Regardless of the search I run, when the data is polled the first time it's always a slower reply. When the I rerun the same exact search over the same exact disks the times drop considerably. Who's responsible? (who can I thank?) Splunk or Disks....and is it that easy, or is it more complex? I understand that searching back onto colddb disks will require a slower retrieval vs. warm/hotdb. The question is more of a lower level, backend one. But one I want to share with my user base when I advise them how to tune their searches and what will happen when they rerun the search.
I've looked through a lot of the Answers and on Splunk's site but can't really find the answer. This group is outstanding, so I'm leaning on you. Any insight is appreciated.
pstein
Splunk caches search results for a set period of time (configurable by the admin)

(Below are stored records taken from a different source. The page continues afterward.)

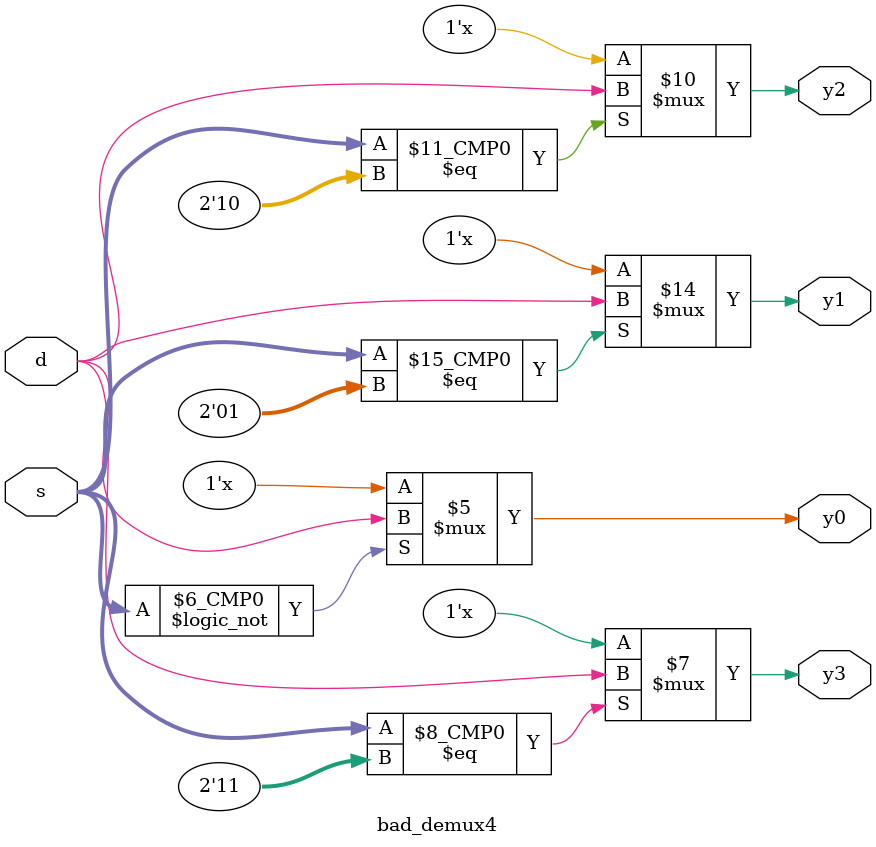
<source format=v>
module bad_demux4 (
   input       d,
   input [1:0] s,
   output reg  y0,
   output reg  y1,
   output reg  y2,
   output reg  y3
   );
   
   always @(*) begin
      case (s)
         0: y0 = d;
         1: y1 = d;
         2: y2 = d;
         3: y3 = d;
      endcase
   end
      
endmodule
   
</source>
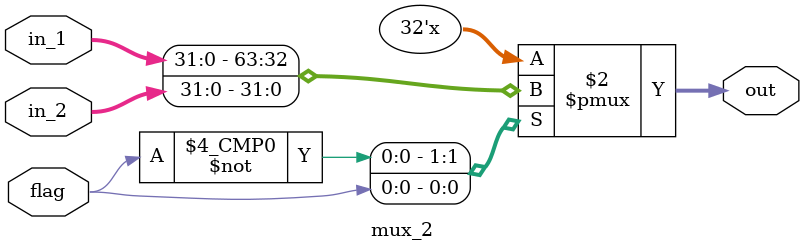
<source format=v>
module mux_2(in_1, in_2, out, flag);
	
	input [31:0] in_1, in_2;
	input flag;  
	
	output reg [31:0] out;
	
	always @ (*)
	begin
		case(flag)
			0: out = in_1;
			1: out = in_2;
		endcase
	end
	
endmodule
</source>
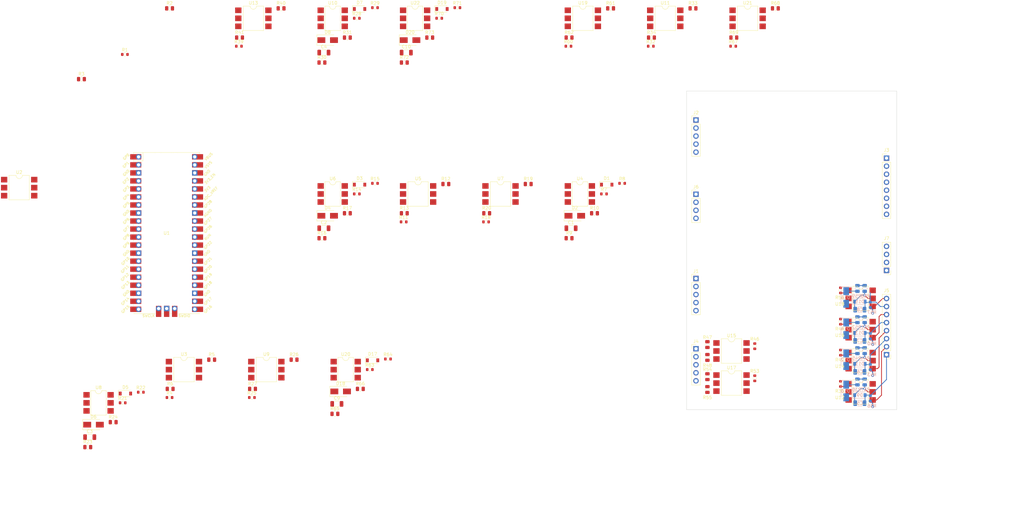
<source format=kicad_pcb>
(kicad_pcb (version 20211014) (generator pcbnew)

  (general
    (thickness 1.6)
  )

  (paper "A4")
  (layers
    (0 "F.Cu" signal)
    (31 "B.Cu" signal)
    (32 "B.Adhes" user "B.Adhesive")
    (33 "F.Adhes" user "F.Adhesive")
    (34 "B.Paste" user)
    (35 "F.Paste" user)
    (36 "B.SilkS" user "B.Silkscreen")
    (37 "F.SilkS" user "F.Silkscreen")
    (38 "B.Mask" user)
    (39 "F.Mask" user)
    (40 "Dwgs.User" user "User.Drawings")
    (41 "Cmts.User" user "User.Comments")
    (42 "Eco1.User" user "User.Eco1")
    (43 "Eco2.User" user "User.Eco2")
    (44 "Edge.Cuts" user)
    (45 "Margin" user)
    (46 "B.CrtYd" user "B.Courtyard")
    (47 "F.CrtYd" user "F.Courtyard")
    (48 "B.Fab" user)
    (49 "F.Fab" user)
    (50 "User.1" user)
    (51 "User.2" user)
    (52 "User.3" user)
    (53 "User.4" user)
    (54 "User.5" user)
    (55 "User.6" user)
    (56 "User.7" user)
    (57 "User.8" user)
    (58 "User.9" user)
  )

  (setup
    (pad_to_mask_clearance 0)
    (pcbplotparams
      (layerselection 0x00010fc_ffffffff)
      (disableapertmacros false)
      (usegerberextensions true)
      (usegerberattributes false)
      (usegerberadvancedattributes false)
      (creategerberjobfile false)
      (svguseinch false)
      (svgprecision 6)
      (excludeedgelayer true)
      (plotframeref false)
      (viasonmask false)
      (mode 1)
      (useauxorigin false)
      (hpglpennumber 1)
      (hpglpenspeed 20)
      (hpglpendiameter 15.000000)
      (dxfpolygonmode true)
      (dxfimperialunits true)
      (dxfusepcbnewfont true)
      (psnegative false)
      (psa4output false)
      (plotreference true)
      (plotvalue false)
      (plotinvisibletext false)
      (sketchpadsonfab false)
      (subtractmaskfromsilk true)
      (outputformat 1)
      (mirror false)
      (drillshape 0)
      (scaleselection 1)
      (outputdirectory "order/")
    )
  )

  (net 0 "")
  (net 1 "Net-(C2-Pad1)")
  (net 2 "Net-(D4-Pad1)")
  (net 3 "GND")
  (net 4 "+5V")
  (net 5 "Net-(C3-Pad1)")
  (net 6 "Net-(R1-Pad1)")
  (net 7 "Net-(C1-Pad1)")
  (net 8 "Net-(C4-Pad1)")
  (net 9 "+3V3")
  (net 10 "Net-(C5-Pad1)")
  (net 11 "Net-(J1-Pad3)")
  (net 12 "Net-(R2-Pad2)")
  (net 13 "Net-(R10-Pad2)")
  (net 14 "Net-(C6-Pad1)")
  (net 15 "Net-(R13-Pad2)")
  (net 16 "unconnected-(U2-Pad3)")
  (net 17 "unconnected-(U2-Pad6)")
  (net 18 "unconnected-(U3-Pad3)")
  (net 19 "unconnected-(U3-Pad6)")
  (net 20 "unconnected-(U4-Pad3)")
  (net 21 "unconnected-(U4-Pad6)")
  (net 22 "unconnected-(U5-Pad3)")
  (net 23 "unconnected-(U5-Pad6)")
  (net 24 "unconnected-(U6-Pad3)")
  (net 25 "unconnected-(U6-Pad6)")
  (net 26 "Net-(J1-Pad4)")
  (net 27 "Net-(C7-Pad1)")
  (net 28 "Net-(C8-Pad1)")
  (net 29 "Net-(C9-Pad1)")
  (net 30 "Net-(C10-Pad1)")
  (net 31 "unconnected-(U1-Pad1)")
  (net 32 "unconnected-(U1-Pad2)")
  (net 33 "unconnected-(U1-Pad3)")
  (net 34 "Net-(D2-Pad1)")
  (net 35 "Net-(R12-Pad2)")
  (net 36 "/Input 1/NEUT")
  (net 37 "unconnected-(U1-Pad8)")
  (net 38 "unconnected-(U1-Pad43)")
  (net 39 "unconnected-(U1-Pad42)")
  (net 40 "unconnected-(U1-Pad41)")
  (net 41 "unconnected-(U1-Pad40)")
  (net 42 "unconnected-(U1-Pad37)")
  (net 43 "unconnected-(U1-Pad35)")
  (net 44 "Net-(D6-Pad1)")
  (net 45 "unconnected-(U1-Pad33)")
  (net 46 "Net-(D8-Pad1)")
  (net 47 "Net-(D10-Pad1)")
  (net 48 "unconnected-(U1-Pad30)")
  (net 49 "/Input 5/NEUT")
  (net 50 "unconnected-(U1-Pad28)")
  (net 51 "Net-(D12-Pad1)")
  (net 52 "Net-(D14-Pad1)")
  (net 53 "Net-(D16-Pad1)")
  (net 54 "Net-(D18-Pad1)")
  (net 55 "unconnected-(U1-Pad23)")
  (net 56 "unconnected-(U1-Pad18)")
  (net 57 "/Input 10/NEUT")
  (net 58 "Net-(D20-Pad1)")
  (net 59 "/Input 1/INPUT")
  (net 60 "unconnected-(U1-Pad13)")
  (net 61 "/Input 2/INPUT")
  (net 62 "/Input 3/INPUT")
  (net 63 "/Input 4/INPUT")
  (net 64 "Net-(J1-Pad5)")
  (net 65 "/Input 5/INPUT")
  (net 66 "/Input 6/INPUT")
  (net 67 "/Input 7/INPUT")
  (net 68 "/Input 8/INPUT")
  (net 69 "/Input 9/INPUT")
  (net 70 "/Input 10/INPUT")
  (net 71 "Net-(R3-Pad2)")
  (net 72 "/Input 1/RPI")
  (net 73 "Net-(R5-Pad2)")
  (net 74 "Net-(R6-Pad2)")
  (net 75 "Net-(R7-Pad1)")
  (net 76 "/Output 1/RPI")
  (net 77 "/Input 2/RPI")
  (net 78 "Net-(R14-Pad1)")
  (net 79 "/Output 2/RPI")
  (net 80 "Net-(R16-Pad1)")
  (net 81 "/Input 3/RPI")
  (net 82 "Net-(R19-Pad2)")
  (net 83 "Net-(R20-Pad2)")
  (net 84 "Net-(R21-Pad1)")
  (net 85 "/Output 3/RPI")
  (net 86 "Net-(R23-Pad1)")
  (net 87 "/Input 4/RPI")
  (net 88 "Net-(R26-Pad2)")
  (net 89 "Net-(R27-Pad2)")
  (net 90 "Net-(R28-Pad1)")
  (net 91 "/Output 4/RPI")
  (net 92 "Net-(R30-Pad1)")
  (net 93 "/Input 5/RPI")
  (net 94 "Net-(R33-Pad2)")
  (net 95 "Net-(R34-Pad2)")
  (net 96 "Net-(R35-Pad1)")
  (net 97 "/Output 5/RPI")
  (net 98 "Net-(R37-Pad1)")
  (net 99 "/Input 6/RPI")
  (net 100 "Net-(R40-Pad2)")
  (net 101 "Net-(R41-Pad2)")
  (net 102 "Net-(R42-Pad1)")
  (net 103 "/Output 7/RPI")
  (net 104 "Net-(R44-Pad1)")
  (net 105 "/Input 7/RPI")
  (net 106 "Net-(R47-Pad2)")
  (net 107 "Net-(R48-Pad2)")
  (net 108 "Net-(R49-Pad1)")
  (net 109 "/Output 6/RPI")
  (net 110 "Net-(R51-Pad1)")
  (net 111 "/Input 8/RPI")
  (net 112 "Net-(R54-Pad2)")
  (net 113 "Net-(R55-Pad2)")
  (net 114 "Net-(R56-Pad1)")
  (net 115 "/Output 8/RPI")
  (net 116 "Net-(R58-Pad1)")
  (net 117 "/Input 9/RPI")
  (net 118 "Net-(R61-Pad2)")
  (net 119 "Net-(R62-Pad2)")
  (net 120 "Net-(R63-Pad1)")
  (net 121 "/Output 9/RPI")
  (net 122 "Net-(R65-Pad1)")
  (net 123 "/Input 10/RPI")
  (net 124 "Net-(R68-Pad2)")
  (net 125 "Net-(R69-Pad2)")
  (net 126 "Net-(R70-Pad1)")
  (net 127 "/Output 10/RPI")
  (net 128 "Net-(R72-Pad1)")
  (net 129 "unconnected-(U7-Pad3)")
  (net 130 "unconnected-(U7-Pad6)")
  (net 131 "unconnected-(U8-Pad3)")
  (net 132 "unconnected-(U8-Pad6)")
  (net 133 "unconnected-(U9-Pad3)")
  (net 134 "unconnected-(U9-Pad6)")
  (net 135 "unconnected-(U10-Pad3)")
  (net 136 "unconnected-(U10-Pad6)")
  (net 137 "unconnected-(U11-Pad3)")
  (net 138 "unconnected-(U11-Pad6)")
  (net 139 "unconnected-(U12-Pad3)")
  (net 140 "unconnected-(U12-Pad6)")
  (net 141 "unconnected-(U13-Pad3)")
  (net 142 "unconnected-(U13-Pad6)")
  (net 143 "unconnected-(U14-Pad3)")
  (net 144 "unconnected-(U14-Pad6)")
  (net 145 "unconnected-(U15-Pad3)")
  (net 146 "unconnected-(U15-Pad6)")
  (net 147 "unconnected-(U16-Pad3)")
  (net 148 "unconnected-(U16-Pad6)")
  (net 149 "unconnected-(U17-Pad3)")
  (net 150 "unconnected-(U17-Pad6)")
  (net 151 "unconnected-(U18-Pad3)")
  (net 152 "unconnected-(U18-Pad6)")
  (net 153 "unconnected-(U19-Pad3)")
  (net 154 "unconnected-(U19-Pad6)")
  (net 155 "unconnected-(U20-Pad3)")
  (net 156 "unconnected-(U20-Pad6)")
  (net 157 "unconnected-(U21-Pad3)")
  (net 158 "unconnected-(U21-Pad6)")
  (net 159 "unconnected-(U22-Pad3)")
  (net 160 "unconnected-(U22-Pad6)")
  (net 161 "/Output 1/GATE")
  (net 162 "/Output 2/GATE")
  (net 163 "/Output 3/GATE")
  (net 164 "/Output 4/GATE")
  (net 165 "/Output 7/GATE")
  (net 166 "/Output 8/GATE")
  (net 167 "/Output 5/GATE")
  (net 168 "/Output 6/GATE")
  (net 169 "/Output 9/GATE")
  (net 170 "/Output 10/GATE")
  (net 171 "/Output 1/SOURCE")
  (net 172 "/Output 2/SOURCE")
  (net 173 "/Output 3/SOURCE")
  (net 174 "/Output 4/SOURCE")
  (net 175 "/Output 7/SOURCE")
  (net 176 "/Output 8/SOURCE")
  (net 177 "/Output 5/SOURCE")
  (net 178 "/Output 6/SOURCE")
  (net 179 "/Output 9/SOURCE")
  (net 180 "/Output 10/SOURCE")
  (net 181 "Net-(J6-Pad4)")

  (footprint "Resistor_SMD:R_0805_2012Metric" (layer "F.Cu") (at 31.998 77.948))

  (footprint "Diode_SMD:D_SMA" (layer "F.Cu") (at -79.542 154.128))

  (footprint "Diode_SMD:D_SOD-123" (layer "F.Cu") (at 4.688 22.538))

  (footprint "Package_DIP:SMDIP-6_W9.53mm" (layer "F.Cu") (at 75.378 25.488))

  (footprint "MCU_RaspberryPi_and_Boards:RPi_Pico_SMD_TH" (layer "F.Cu") (at -56.388 93.472))

  (footprint "Connector_PinHeader_2.54mm:PinHeader_1x04_P2.54mm_Vertical" (layer "F.Cu") (at 111.188 81.188))

  (footprint "Resistor_SMD:R_0805_2012Metric" (layer "F.Cu") (at 58.078 77.948))

  (footprint "Package_DIP:SMDIP-6_W9.53mm" (layer "F.Cu") (at -28.942 25.488))

  (footprint "Package_DIP:SMDIP-6_W9.53mm" (layer "F.Cu") (at 122.428 140.97))

  (footprint "Package_DIP:SMDIP-6_W7.62mm" (layer "F.Cu") (at -77.942 147.228))

  (footprint "Resistor_SMD:R_0603_1608Metric" (layer "F.Cu") (at 122.968 34.318))

  (footprint "Package_DIP:SMDIP-6_W7.62mm" (layer "F.Cu") (at 163.322 133.858))

  (footprint "Resistor_SMD:R_0603_1608Metric" (layer "F.Cu") (at 82.058 81.078))

  (footprint "Resistor_SMD:R_0805_2012Metric" (layer "F.Cu") (at 71.008 95.098))

  (footprint "Diode_SMD:D_SOD-123" (layer "F.Cu") (at 30.768 22.538))

  (footprint "Resistor_SMD:R_0603_1608Metric" (layer "F.Cu") (at 87.808 77.728))

  (footprint "Resistor_SMD:R_0603_1608Metric" (layer "F.Cu") (at 3.818 25.468))

  (footprint "Diode_SMD:D_SOD-123" (layer "F.Cu") (at 4.688 78.148))

  (footprint "Diode_SMD:D_SMA" (layer "F.Cu") (at -5.412 32.388))

  (footprint "Diode_SMD:D_SOD-123" (layer "F.Cu") (at -69.442 144.278))

  (footprint "Resistor_SMD:R_0805_2012Metric" (layer "F.Cu") (at -33.312 31.588))

  (footprint "Resistor_SMD:R_0603_1608Metric" (layer "F.Cu") (at 9.568 22.118))

  (footprint "Resistor_SMD:R_0805_2012Metric" (layer "F.Cu") (at 71.008 31.588))

  (footprint "Resistor_SMD:R_0805_2012Metric" (layer "F.Cu") (at 97.088 31.588))

  (footprint "Resistor_SMD:R_0805_2012Metric" (layer "F.Cu") (at 4.928 142.808))

  (footprint "Resistor_SMD:R_0805_2012Metric" (layer "F.Cu") (at -55.462 22.338))

  (footprint "Resistor_SMD:R_0603_1608Metric" (layer "F.Cu") (at 18.648 89.928))

  (footprint "Package_DIP:SMDIP-6_W7.62mm" (layer "F.Cu") (at 163.322 124.0555))

  (footprint "Diode_SMD:D_SOD-123" (layer "F.Cu") (at 8.798 133.758))

  (footprint "Package_DIP:SMDIP-6_W9.53mm" (layer "F.Cu") (at 127.538 25.488))

  (footprint "Connector_PinHeader_2.54mm:PinHeader_1x05_P2.54mm_Vertical" (layer "F.Cu") (at 111.188 130.083))

  (footprint "Package_DIP:SMDIP-6_W9.53mm" (layer "F.Cu") (at 122.428 130.81))

  (footprint "Resistor_SMD:R_0603_1608Metric" (layer "F.Cu") (at 29.898 25.468))

  (footprint "Resistor_SMD:R_0603_1608Metric" (layer "F.Cu") (at 156.972 111.6095 90))

  (footprint "Resistor_SMD:R_0805_2012Metric" (layer "F.Cu") (at -83.362 44.738))

  (footprint "Resistor_SMD:R_0805_2012Metric" (layer "F.Cu") (at 110.238 22.338))

  (footprint "Resistor_SMD:R_0603_1608Metric" (layer "F.Cu") (at 44.728 89.928))

  (footprint "Resistor_SMD:R_0603_1608Metric" (layer "F.Cu") (at 96.888 34.318))

  (footprint "Capacitor_SMD:C_1206_3216Metric" (layer "F.Cu") (at -6.612 36.338))

  (footprint "Resistor_SMD:R_0603_1608Metric" (layer "F.Cu") (at 9.568 77.728))

  (footprint "Resistor_SMD:R_0805_2012Metric" (layer "F.Cu") (at -3.122 150.708))

  (footprint "Resistor_SMD:R_0805_2012Metric" (layer "F.Cu") (at -42.132 133.558))

  (footprint "Resistor_SMD:R_0805_2012Metric" (layer "F.Cu") (at 18.848 87.198))

  (footprint "Resistor_SMD:R_0603_1608Metric" (layer "F.Cu") (at -69.612 36.918))

  (footprint "Resistor_SMD:R_0805_2012Metric" (layer "F.Cu") (at 123.168 31.588))

  (footprint "Package_DIP:SMDIP-6_W9.53mm" (layer "F.Cu")
    (tedit 5A02E8C5) (tstamp 6bc4abbf-d046-4309-bfca-64fd441ddac3)
    (at -103.072 79.098)
    (descr "6-lead surface-mounted (SMD) DIP package, row spacing 9.53 mm (375 mils)")
    (tags "SMD DIP DIL PDIP SMDIP 2.54mm 9.53mm 375mil")
    (property "LCSC" "C184383")
    (property "Sheetfile" "top.kicad_sch")
    (property "Sheetname" "")
    (path "/c941acbf-ee78-4974-aae7-741801263b9b")
    (attr smd)
    (fp_text reference "U2" (at 0 -4.87) (layer "F.SilkS")
      (effects (font (size 1 1) (thickness 0.15)))
      (tstamp 49f0b581-b6b7-4f2a-83dc-0d887ae67b70)
    )
    (fp_text value "H11AA1" (at 0 4.87) (layer "F.Fab")
      (effects (font (size 1 1) (thickness 0.15)))
      (tstamp c6941ae6-b51d-47c2-88e3-4cbec92f6839)
    )
    (fp_text user "${REFERENCE}" (at 0 0) (layer "F.Fab")
      (effects (font (size 1 1) (thickness 0.15)))
      (tstamp f876d823-c221-479f-b914-caf808535f8b)
    )
    (fp_line (start -3.235 -3.87) (end -3.235 3.87) (layer "F.SilkS") (width 0.12) (tstamp 105f4895-7075-4faf-b842-2988843ccc79))
    (fp_line (start 3.235 -3.87) (end 1 -3.87) (layer "F.SilkS") (width 0.12) (tstamp 3502fd19-084e-4c70-ac89-cc0767d2b19f))
    (fp_line (start -1 -3.87) (end -3.235 -3.87) (layer "F.SilkS") (width 0.12) (tstamp 80163f3d-7287-4614-88c9-70532820beba))
    (fp_line (start -3.235 3.87) (end 3.235 3.87) (layer "F.SilkS") (width 0.12) (tstamp b8162065-4f29-47e7-8e71-3bfcb32b7dbb))
    (fp_line (start 3.235 3.87) (end 3.235 -3.87) (layer "F.SilkS") (width 0.12) (tstamp fe483485-acb6-4422-8afc-be9b2f24966f))
    (fp_arc (start 1 -3.87) (mid 0 -2.87) (end -1 -3.87) (layer "F.SilkS") (width 0.12) (tstamp ca767082-76b6-4bb6-9e95-f4cf82e51985))
    (fp_line (start 6.05 4.1) (end 6.05 -4.1) (layer "F.CrtYd") (width 0.05) (tstamp 5e027966-eee4-4c4f-a3fa-9cf52964b0f0))
    (fp_line (start -6.05 4.1) (end 6.05 4.1) (layer "F.CrtYd") (width 0.05) (tstamp 80ec3361-29c0-4831-b369-487f24063293))
    (fp_line (start -6.05 -4.1) (end -6.05 4.1) (layer "F.CrtYd") (width 0.05) (tstamp d7672e1b-1cec-465f-ad2d-bb02bb47e545))
    (fp_line (start 6.05 -4.1) (end -6.05 -4.1) (layer "F.CrtYd") (width 0.05) (tstamp fca95917-0397-4be5-b153-d267a80d4f34))
    (fp_line (start -2.175 -3.81) (end 3.175 -3.81) (layer "F.Fab") (width 0.1) (tstamp 5830ce63-0b17-4fb7-9e07-ffd32b560aa7))
    (fp_line (start 3.175 -3.81) (end 3.175 3.81) (layer "F.Fab") (width 0.1) (tstamp c66c47a8-0018-426
... [317123 chars truncated]
</source>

So if you run the exact same search while the data is still cached - the search will return results much faster the second time
But the search must truly be identical
It's not exactly for a set period of time, it's related to your user (and/or role) disk quota - https://docs.splunk.com/Documentation/Splunk/8.0.1/Admin/authorizeconf (though search results expiration time does factor in)
I've had different experiences - so long as the search is truly identical
Which it is/was. Identical search run repeatedly produced different execution times.
Did the second run take zero seconds? If not then it didn't reuse the previous search's results from dispatch where the disk quota settings apply.
No. It didn't take zero time to execute.
First/Original run: 6,273,099 events in 142.291 seconds
Second run: 6,273,099 events in 56.79 seconds.